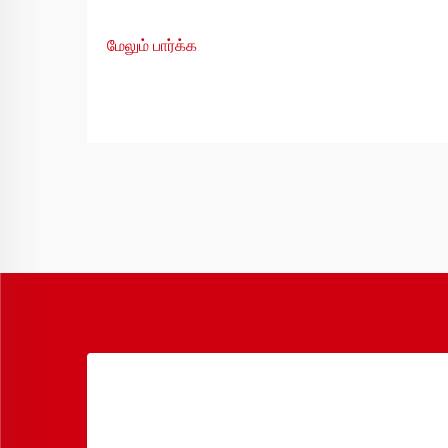
மேலும் பார்க்க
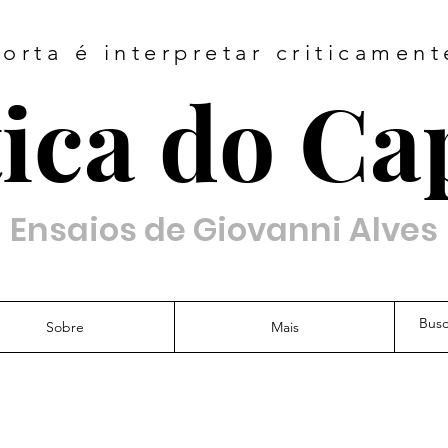
orta é interpretar criticamen
ica do Ca
Ensaios de Giovanni Alves
Sobre
Mais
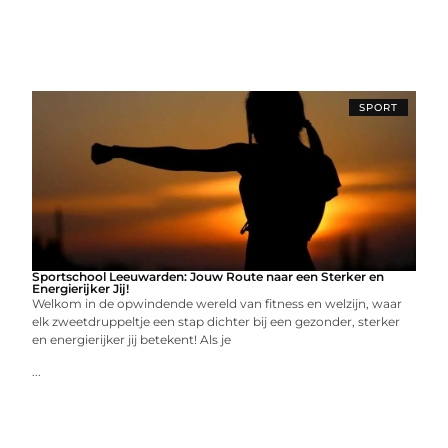
SPORT
Sportschool Leeuwarden: Jouw Route naar een Sterker en
Energierijker Jij!
Welkom in de opwindende wereld van fitness en welzijn, waar
elk zweetdruppeltje een stap dichter bij een gezonder, sterker
en energierijker jij betekent! Als je
...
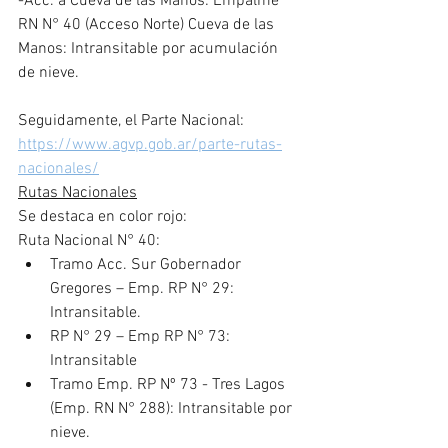
-Acc. a Cueva de las Manos: Empalme 
RN N° 40 (Acceso Norte) Cueva de las 
Manos: Intransitable por acumulación 
de nieve.
Seguidamente, el Parte Nacional: 
https://www.agvp.gob.ar/parte-rutas-
nacionales/
Rutas Nacionales
Se destaca en color rojo:
Ruta Nacional N° 40:
Tramo Acc. Sur Gobernador 
Gregores – Emp. RP N° 29: 
Intransitable.
RP N° 29 – Emp RP N° 73: 
Intransitable
Tramo Emp. RP Nº 73 - Tres Lagos 
(Emp. RN N° 288): Intransitable por 
nieve.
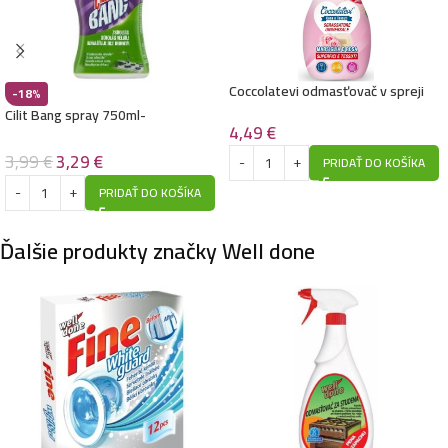
Coccolatevi odmasťovač v spreji
-18%
750ml- Marsiglia E Rosa
Cilit Bang spray 750ml-
4,49
€
Odmastňovač
3,99
€
3,29
€
PRIDAŤ DO KOŠÍKA
PRIDAŤ DO KOŠÍKA
Ďalšie produkty značky Well done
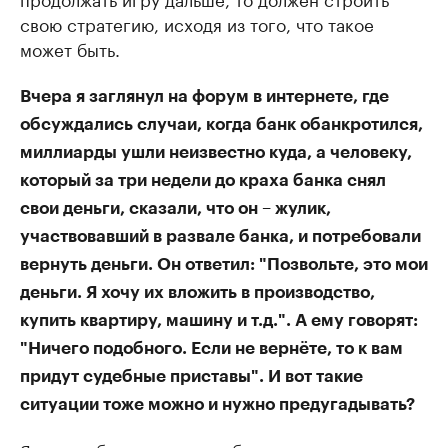
свою стратегию, исходя из того, что такое
может быть.
Вчера я заглянул на форум в интернете, где
обсуждались случаи, когда банк обанкротился,
миллиарды ушли неизвестно куда, а человеку,
который за три недели до краха банка снял
свои деньги, сказали, что он – жулик,
участвовавший в развале банка, и потребовали
вернуть деньги. Он ответил: "Позвольте, это мои
деньги. Я хочу их вложить в производство,
купить квартиру, машину и т.д.". А ему говорят:
"Ничего подобного. Если не вернёте, то к вам
придут судебные приставы". И вот такие
ситуации тоже можно и нужно предугадывать?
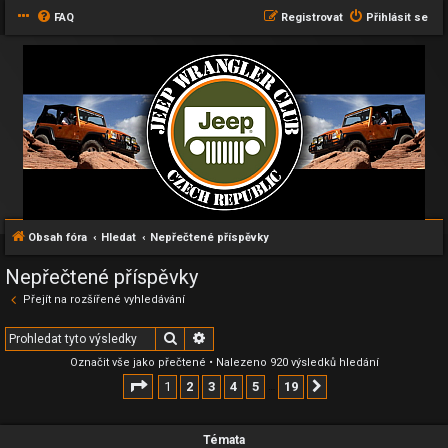
FAQ
Registrovat
Přihlásit se
Obsah fóra
Hledat
Nepřečtené příspěvky
Nepřečtené příspěvky
Přejít na rozšířené vyhledávání
Hledat
Pokročilé hledání
Označit vše jako přečtené
• Nalezeno 920 výsledků hledání
Stránka
1
z
19
1
2
3
4
5
19
Další
…
Témata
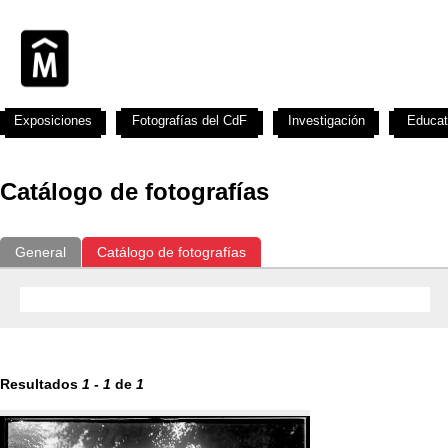
Exposiciones
Fotografías del CdF
Investigación
Educat
Catálogo de fotografías
General
Catálogo de fotografías
Resultados
1
-
1
de
1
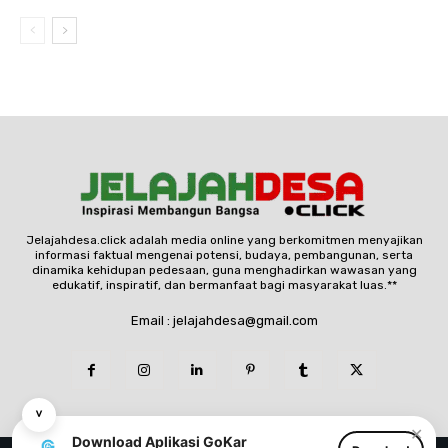
Jelajahdesa.click adalah media online yang berkomitmen menyajikan
informasi faktual mengenai potensi, budaya, pembangunan, serta
dinamika kehidupan pedesaan, guna menghadirkan wawasan yang
edukatif, inspiratif, dan bermanfaat bagi masyarakat luas.**
Email : jelajahdesa@gmail.com
˅
✕
Download Aplikasi GoKar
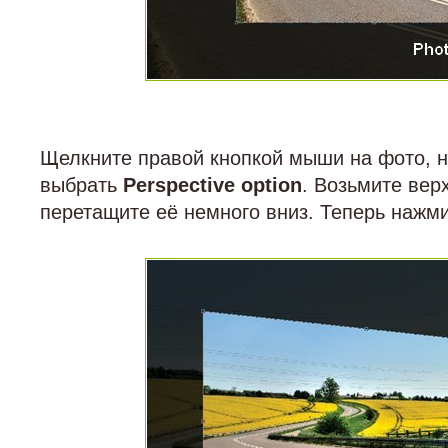
Щелкните правой кнопкой мыши на фото, н
выбрать
Perspective option
. Возьмите вер
перетащите её немного вниз. Теперь нажм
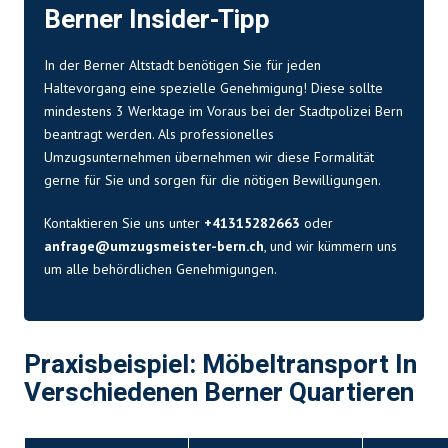
Berner Insider-Tipp
In der Berner Altstadt benötigen Sie für jeden
Haltevorgang eine spezielle Genehmigung! Diese sollte
mindestens 3 Werktage im Voraus bei der Stadtpolizei Bern
beantragt werden. Als professionelles
Umzugsunternehmen
übernehmen wir diese Formalität
gerne für Sie und sorgen für die nötigen Bewilligungen.
Kontaktieren Sie uns unter
+41315282663
oder
anfrage@umzugsmeister-bern.ch
, und wir kümmern uns
um alle behördlichen Genehmigungen.
Praxisbeispiel: Möbeltransport In
Verschiedenen Berner Quartieren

● What you are asked to do: Extract every line in the items above that contains the word "Tramo". Only matches with the same uppercase and lowercase letters count.

● Solution:
Tramo Acc. Sur Gobernador 
Tramo Emp. RP Nº 73 - Tres Lagos 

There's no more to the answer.